7.27.2005

Note to Bush: Don't Cross the CIA

Today's Washington Post article on the Plame investigation is a must-read. Not only does it put the investigation in the broader context of the administration misusing intelligence during the run-up to Gulf War II, but it also confirms that the Republican talking points are patently false regarding Joe Wilson, his wife's covert status and who arranged Wilson's trip to Niger.
...special prosecutor Patrick J. Fitzgerald has asked not only about how CIA operative Valerie Plame's name was leaked but also how the administration went about shifting responsibility from the White House to the CIA for having included 16 words in the 2003 State of the Union address about Iraqi efforts to acquire uranium from Africa, an assertion that was later disputed.
...
Bush officials attacked Wilson's credibility. They said that his 2002 trip to Niger was a boondoggle arranged by his wife, but CIA officials say that is incorrect. One reason for the confusion about Plame's role is that she had arranged a trip for him to Niger three years earlier on an unrelated matter, CIA officials told The Washington Post.
...
Harlow, the former CIA spokesman, said in an interview yesterday that he testified last year before a grand jury about conversations he had with Novak at least three days before the column was published. He said he warned Novak, in the strongest terms he was permitted to use without revealing classified information, that Wilson's wife had not authorized the mission and that if he did write about it, her name should not be revealed.

Harlow said that after Novak's call, he checked Plame's status and confirmed that she was an undercover operative. He said he called Novak back to repeat that the story Novak had related to him was wrong and that Plame's name should not be used. But he did not tell Novak directly that she was undercover because that was classified.
...
Harlow was also involved in the larger internal administration battle over who would be held responsible for Bush using the disputed charge about the Iraq-Niger connection as part of the war argument. Based on the questions they have been asked, people involved in the case believe that Fitzgerald looked into this bureaucratic fight because the effort to discredit Wilson was part of the larger campaign to distance Bush from the Niger controversy.

Wilson unleashed an attack on Bush's claim on July 6, 2003, appearing on NBC's "Meet the Press," in an interview in The Post and writing his own op-ed article in the New York Times, in which he accused the president of "twisting" intelligence.

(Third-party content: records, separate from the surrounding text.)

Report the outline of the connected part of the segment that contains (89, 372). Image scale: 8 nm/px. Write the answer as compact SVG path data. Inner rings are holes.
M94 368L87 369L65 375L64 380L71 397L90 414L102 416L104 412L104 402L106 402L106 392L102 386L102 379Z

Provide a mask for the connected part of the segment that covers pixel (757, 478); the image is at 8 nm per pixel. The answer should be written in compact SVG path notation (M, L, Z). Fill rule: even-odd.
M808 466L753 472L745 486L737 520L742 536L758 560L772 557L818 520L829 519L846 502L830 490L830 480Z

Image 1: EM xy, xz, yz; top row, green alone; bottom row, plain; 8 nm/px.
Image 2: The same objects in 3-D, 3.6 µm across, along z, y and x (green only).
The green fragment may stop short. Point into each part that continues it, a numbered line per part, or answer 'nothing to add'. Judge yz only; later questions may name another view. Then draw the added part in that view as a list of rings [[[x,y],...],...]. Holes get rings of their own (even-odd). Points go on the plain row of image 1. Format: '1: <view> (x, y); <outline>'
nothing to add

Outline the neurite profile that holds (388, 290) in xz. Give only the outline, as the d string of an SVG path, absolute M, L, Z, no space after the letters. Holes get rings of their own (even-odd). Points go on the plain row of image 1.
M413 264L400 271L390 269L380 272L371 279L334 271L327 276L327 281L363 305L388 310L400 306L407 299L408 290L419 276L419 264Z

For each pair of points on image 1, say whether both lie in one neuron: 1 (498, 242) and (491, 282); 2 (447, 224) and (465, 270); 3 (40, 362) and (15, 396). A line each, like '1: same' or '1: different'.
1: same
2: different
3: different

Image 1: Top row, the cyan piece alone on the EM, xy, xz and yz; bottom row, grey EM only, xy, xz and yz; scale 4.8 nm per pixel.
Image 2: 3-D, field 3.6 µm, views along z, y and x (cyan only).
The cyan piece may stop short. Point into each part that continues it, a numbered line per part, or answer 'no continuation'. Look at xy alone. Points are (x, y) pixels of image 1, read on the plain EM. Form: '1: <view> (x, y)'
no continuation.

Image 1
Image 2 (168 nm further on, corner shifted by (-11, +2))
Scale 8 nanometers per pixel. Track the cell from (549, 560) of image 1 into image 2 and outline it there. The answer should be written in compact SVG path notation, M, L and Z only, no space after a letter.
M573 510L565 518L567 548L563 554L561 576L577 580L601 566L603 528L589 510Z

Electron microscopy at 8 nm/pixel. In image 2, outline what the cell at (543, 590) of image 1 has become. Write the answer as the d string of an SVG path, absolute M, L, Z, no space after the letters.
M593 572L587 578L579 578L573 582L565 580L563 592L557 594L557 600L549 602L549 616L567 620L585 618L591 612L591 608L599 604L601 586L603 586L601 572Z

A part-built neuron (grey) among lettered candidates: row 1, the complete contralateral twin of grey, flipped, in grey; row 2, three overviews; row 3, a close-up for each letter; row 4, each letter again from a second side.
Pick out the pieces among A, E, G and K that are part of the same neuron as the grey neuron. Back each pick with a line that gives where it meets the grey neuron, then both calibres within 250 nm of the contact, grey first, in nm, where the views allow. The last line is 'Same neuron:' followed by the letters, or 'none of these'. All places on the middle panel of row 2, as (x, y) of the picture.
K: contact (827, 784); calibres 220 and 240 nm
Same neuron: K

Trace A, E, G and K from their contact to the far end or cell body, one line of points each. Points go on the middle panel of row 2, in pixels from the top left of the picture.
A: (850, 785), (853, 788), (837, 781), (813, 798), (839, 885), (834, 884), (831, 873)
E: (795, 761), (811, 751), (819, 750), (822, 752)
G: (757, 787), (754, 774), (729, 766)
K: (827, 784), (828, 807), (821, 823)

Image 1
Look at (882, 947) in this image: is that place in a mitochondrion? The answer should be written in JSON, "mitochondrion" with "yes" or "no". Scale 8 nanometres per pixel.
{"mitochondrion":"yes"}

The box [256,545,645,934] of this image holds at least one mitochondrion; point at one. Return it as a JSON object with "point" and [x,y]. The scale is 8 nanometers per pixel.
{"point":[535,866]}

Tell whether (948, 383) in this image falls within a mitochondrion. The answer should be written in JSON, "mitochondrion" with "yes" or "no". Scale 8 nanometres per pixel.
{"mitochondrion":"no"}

Behind the scenes, the White House responded with twin attacks: one on Wilson and the other on the CIA, which it wanted to take the blame for allowing the 16 words to remain in Bush's speech. As part of this effort, then-deputy national security adviser Stephen J. Hadley spoke with Tenet during the week about clearing up CIA responsibility for the 16 words, even though both knew the agency did not think Iraq was seeking uranium from Niger, according to a person familiar with the conversation. Tenet was interviewed by prosecutors, but it is not clear whether he appeared before the grand jury, a former CIA official said.
Note: Chuck Schumer told The Buffalo News last Friday that Tenet "was furious" about the leak and demanded an investigation, which this week we learned was delayed for two months by John Ashcroft.
On July 9, Tenet and top aides began to draft a statement over two days that ultimately said it was "a mistake" for the CIA to have permitted the 16 words about uranium to remain in Bush's speech. He said the information "did not rise to the level of certainty which should be required for presidential speeches, and the CIA should have ensured that it was removed."
And for that, presumably, Bush awarded him the medal of freedom.

The White House abused the CIA before the war, dismantling the system painstakingly constructed during the Cold War to vet intelligence and instead stovepiping raw intelligence claims to Doug Feith, Bolton, Cheney and others. They then used the faulty intelligence that they believed was true as well as faulty intelligence that they knew was faulty, to convince Americans to go to war. When the intelligence was exposed as faulty, they blamed the CIA. Which isn't to say that the CIA didn't think Saddam had some WMD, just not a reconstituted nuke program and aerial drones. And by the way, Blix and the AIEA reported that before the invasion.

So if you're worried that the partially reanimated Washington press corpse isn't reporting on the Downing Street Memo, don't. Though it would help if they'd mention that those UK memos confirm what our journalists have reported, it'll suffice if they do what Walter Pincus and Jim VandeHei have done.

UPDATE: Josh Marshall has a similar take.